Some limitations in the present study should be noted. As the study is based on cross-sectional data, it is not possible to determine the direction of causality i.e. whether neighbour noise annoyance increases the risk of adverse physical and mental health outcomes, or whether individuals experiencing various health symptoms are more likely to be annoyed by noise from neighbours. While the former points towards a health-damaging impact of noise annoyance on human health, the latter may reflect a general systemic sensitivity or vulnerability towards various stimuli. It should also be noted that respondents were less likely to live in multi-storey housing than in the entire target population. The main reason for this is, with all certainty, a slightly lower response rate among individuals living in multi-storey housing than among individuals living in other types of housing. However, studies of associations are generally less sensitive to non-response bias than prevalence studies and there is no reason to suspect that non-response bias is a major issue in the present study. The use of self-reported data is, of course, a possible limitation, as such data solely relies on the accurate recall of the respondent. However, as noise annoyance is defined as a subjectively experienced phenomenon, as is also the case with the experience of bothering physical and mental health symptoms, self-reports on these indicators may not hamper the validity of data after all. A final limitation of the present study is that noise-induced annoyance was not assessed according to internationally standardised specifications related to noise questions and response scales in social surveys, such as the guidelines in ISO/TS 15666:2003 [48].

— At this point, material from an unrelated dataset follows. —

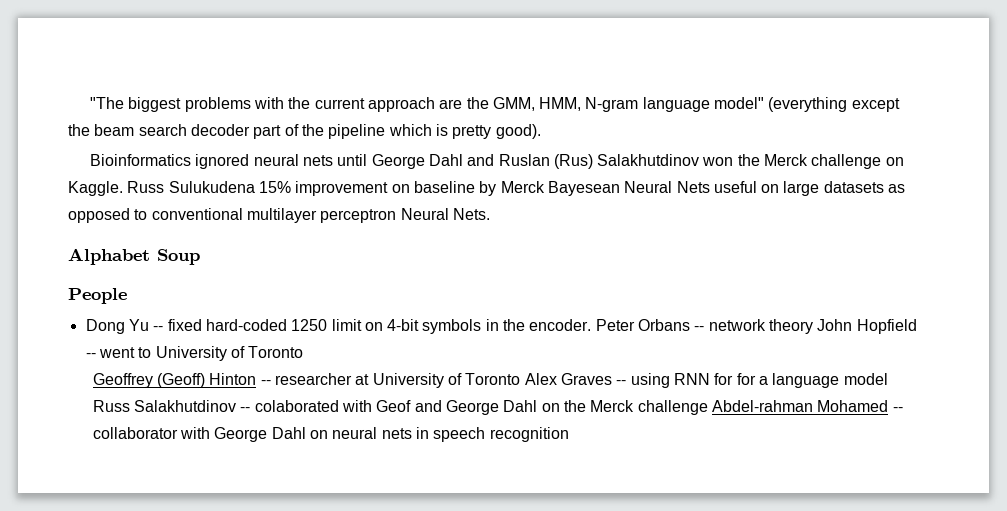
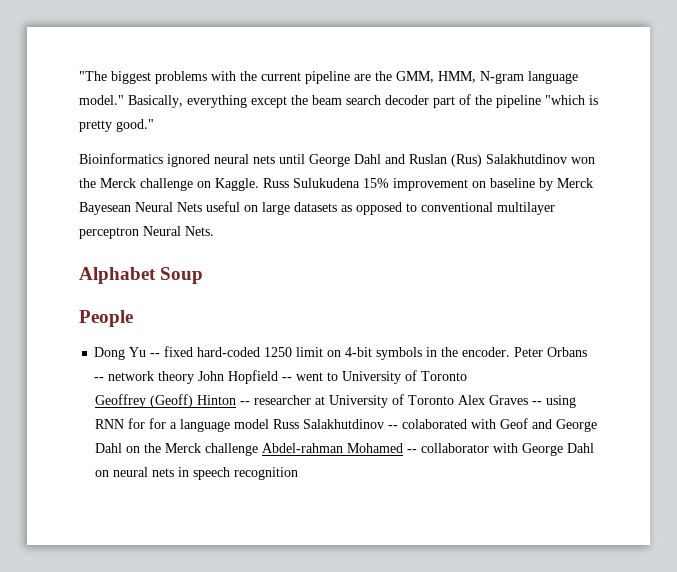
[367,97,435,112] approach -> [305,71,350,84] pipeline
[714,97,848,112] model" (everything -> [79,95,247,108] model." Basically, everything
[388,124,432,136] which -> [545,95,585,105] "which
[495,124,541,139] good). -> [116,119,154,132] good."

A strength of the present study is that the sample is based on a representative random sample of adults aged 16 years or older, which allows us to generalise the findings to the entire adult population living in multi-storey housing in Denmark. Moreover, we believe that restricting our analyses to only those living in multi-storey housing is a key strength of the study, as the study population then is relatively homogenous in relation to housing conditions i.e. how close they live to their neighbours. This means that the associations between neighbour noise annoyance and physical and mental health symptoms of pain and discomfort are not likely to be confounded by a substantial variation in the type of housing among the respondents. To our knowledge, no previous study has restricted analyses on the association between neighbour noise annoyance and various physical and mental health symptoms to only include individuals living in multi-storey housing. Thus, former studies may have underestimated the impact of neighbour noise annoyance on health. Further, the same reference period (two weeks) was used to assess both exposure (i.e. neighbour noise annoyance) and outcome (bothering physical and mental health) symptoms, which strengthens the validity of the demonstrated associations.

Conclusion

In all, 6.7% of adult Danes living in multi-storey housing reported being very annoyed by neighbour noise during the past two weeks, whereas 28.9% had been slightly annoyed. The results from the present study suggest neighbour noise annoyance to be significantly associated with eight different physical and mental health symptoms such as pain in various body parts, headache, fatigue, depression and anxiety. Sex differences were observed for being very bothered by two health symptoms: ‘Pain or discomfort in the neck or shoulder’ and ‘Pain or discomfort in the arms, hands, legs, knees, hips or joints’. Thus, sex-stratified analyses revealed significant associations with neighbour noise annoyance for women in a dose-dependent manner, but no association was observed for men.

Future studies are encouraged to 1) determine the direction of causality using a longitudinal design and 2) explore in detail the biological mechanisms explaining the sex-specific impact of neighbour noise annoyance on symptoms of musculoskeletal pain or discomfort and the other health symptoms as well.